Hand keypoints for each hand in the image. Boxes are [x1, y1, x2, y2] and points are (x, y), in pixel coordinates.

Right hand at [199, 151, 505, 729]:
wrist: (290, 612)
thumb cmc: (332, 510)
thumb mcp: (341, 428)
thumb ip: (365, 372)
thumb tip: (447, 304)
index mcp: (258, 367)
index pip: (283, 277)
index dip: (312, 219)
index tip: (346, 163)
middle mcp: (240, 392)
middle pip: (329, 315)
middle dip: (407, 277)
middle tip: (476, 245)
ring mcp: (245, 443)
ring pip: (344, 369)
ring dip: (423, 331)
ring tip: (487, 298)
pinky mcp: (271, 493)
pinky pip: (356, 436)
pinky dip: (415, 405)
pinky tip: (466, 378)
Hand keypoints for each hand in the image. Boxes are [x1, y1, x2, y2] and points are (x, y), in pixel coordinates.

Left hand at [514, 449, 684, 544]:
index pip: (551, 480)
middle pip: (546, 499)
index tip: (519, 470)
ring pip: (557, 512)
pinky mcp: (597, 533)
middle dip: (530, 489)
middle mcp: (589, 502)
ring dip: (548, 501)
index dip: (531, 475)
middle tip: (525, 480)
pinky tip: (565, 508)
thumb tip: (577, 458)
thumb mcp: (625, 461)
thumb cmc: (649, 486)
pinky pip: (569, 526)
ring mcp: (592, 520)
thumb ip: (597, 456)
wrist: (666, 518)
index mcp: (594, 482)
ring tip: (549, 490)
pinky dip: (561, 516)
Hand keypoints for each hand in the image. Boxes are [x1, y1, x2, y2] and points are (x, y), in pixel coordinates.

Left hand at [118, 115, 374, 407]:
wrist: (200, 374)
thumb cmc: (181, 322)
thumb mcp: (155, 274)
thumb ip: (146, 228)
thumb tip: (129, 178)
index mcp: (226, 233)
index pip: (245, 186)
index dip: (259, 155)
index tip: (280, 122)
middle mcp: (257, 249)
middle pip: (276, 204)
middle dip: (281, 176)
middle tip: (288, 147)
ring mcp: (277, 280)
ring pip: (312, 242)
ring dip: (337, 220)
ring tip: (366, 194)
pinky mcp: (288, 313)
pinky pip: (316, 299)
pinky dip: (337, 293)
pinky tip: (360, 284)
========================================================================
**PROMPT**
Give every line above again, word for word.

**THE ANSWER**
Hand keypoints for each hand in the image. Boxes are [x1, y1, x2, y2] and points are (x, y), in pixel coordinates.

Right hand at [199, 151, 505, 729]:
wrist: (290, 612)
thumb cmc: (332, 510)
thumb mcp: (341, 428)
thumb ip: (365, 372)
thumb tip: (447, 304)
index mcp: (258, 367)
index pip: (283, 277)
index dip: (312, 219)
index tip: (346, 163)
middle mcp: (240, 392)
middle pip: (329, 315)
middle dip: (407, 277)
middle tip: (476, 245)
ring mcp: (245, 443)
ring pip: (344, 369)
ring dip: (423, 331)
ring tip: (487, 298)
pinky mcp: (271, 493)
pinky pip: (356, 436)
pinky dip: (415, 405)
pinky tip: (466, 378)
Hand keypoints for each hand in the image. Boxes are [x1, y1, x2, y2] and points are (x, y), in pixel coordinates.

Left hand at [514, 449, 684, 544]:
index pip: (551, 480)
middle pip: (546, 499)
index tip: (519, 470)
ring pip: (557, 512)
pinky mcp: (597, 533)
middle dip: (530, 489)
middle mcp: (589, 502)
ring dip: (548, 501)
index dip: (531, 475)
middle tip: (525, 480)
pinky tip: (565, 508)
thumb tip: (577, 458)
thumb mcp: (625, 461)
thumb cmc: (649, 486)
pinky pip: (569, 526)
ring mcp: (592, 520)
thumb ip: (597, 456)
wrist: (666, 518)
index mcp: (594, 482)
ring tip: (549, 490)
pinky dip: (561, 516)
Hand keypoints for each hand in the image. Boxes are [x1, y1, x2, y2] and points are (x, y), in pixel coordinates.

Left hand at [118, 115, 374, 407]:
wrist: (200, 374)
thumb cmc: (181, 322)
thumb mcp: (155, 274)
thumb ip: (146, 228)
thumb tip: (129, 178)
index mcp: (226, 233)
index pip: (245, 186)
index dip: (259, 155)
index tip: (280, 122)
middle mcp: (257, 249)
middle pip: (276, 204)
middle dip: (281, 176)
middle tip: (288, 147)
ring mcp: (277, 280)
ring pip: (312, 242)
ring dip: (337, 220)
ring tip: (366, 194)
pinky mcp: (288, 313)
pinky pip: (316, 299)
pinky dip: (337, 293)
pinky tip: (360, 284)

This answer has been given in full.